Three missed tackles in space on Tylan Wallace , though? Cam Taylor-Britt , Logan Wilson and Geno Stone all couldn't get him down or out of bounds when it appeared each had pedestrian opportunities to do so. Instead, he sprinted 84 yards for a touchdown and the building erupted.
"Just lack of effort," Hilton said. "Lack of want-to. We didn't want to get the guy down. He didn't do anything special, he just broke tackles and scored."
You know who spoke up first, early and often about a perceived lack of effort? DJ Reader . Currently a Detroit Lion.
In a game where the Bengals had to have it on national television and a defense trying to prove to the league they aren't the liability they've been made out to be for a year and a half and we are talking about "effort" and "want-to" being issues?
Then you have Taylor-Britt adding a dropped interception to his missed tackle. He could have made the game-changing pick and started to change the narrative on his disappointing season. Instead, he dropped it.
Defensive coordinator Lou Anarumo desperately needs Taylor-Britt to be the guy, instead, he's played like just a guy.

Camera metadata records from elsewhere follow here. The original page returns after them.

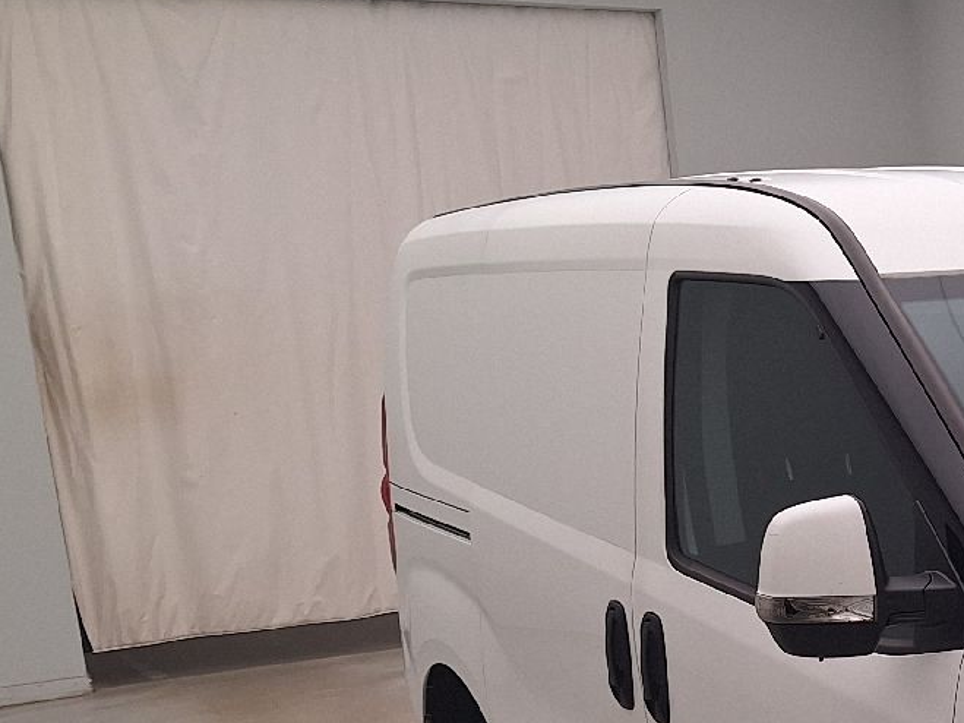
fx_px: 1866
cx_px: 1229
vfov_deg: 21.2
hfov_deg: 25.3
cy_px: 711
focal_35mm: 67
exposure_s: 1/191
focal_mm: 5.54
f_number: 1.8
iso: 40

After all of that, Burrow and Chase still almost pulled off the magic act. Instead, they were left to digest what's quickly become a season as inexplicable as it is frustrating.
Has a team ever had players in the thick of the conversation for MVP, Offensive Player of the Year and Defensive Player of the Year and finished with a losing record?
Never in a million years.
"Look at how we are playing, and then you look at Trey Hendrickson and how he is playing, yeah, it's a tough pill to swallow," Burrow said. "We had our opportunities, obviously. We know it's tough, and you feel like you're playing well enough to win, and you're not."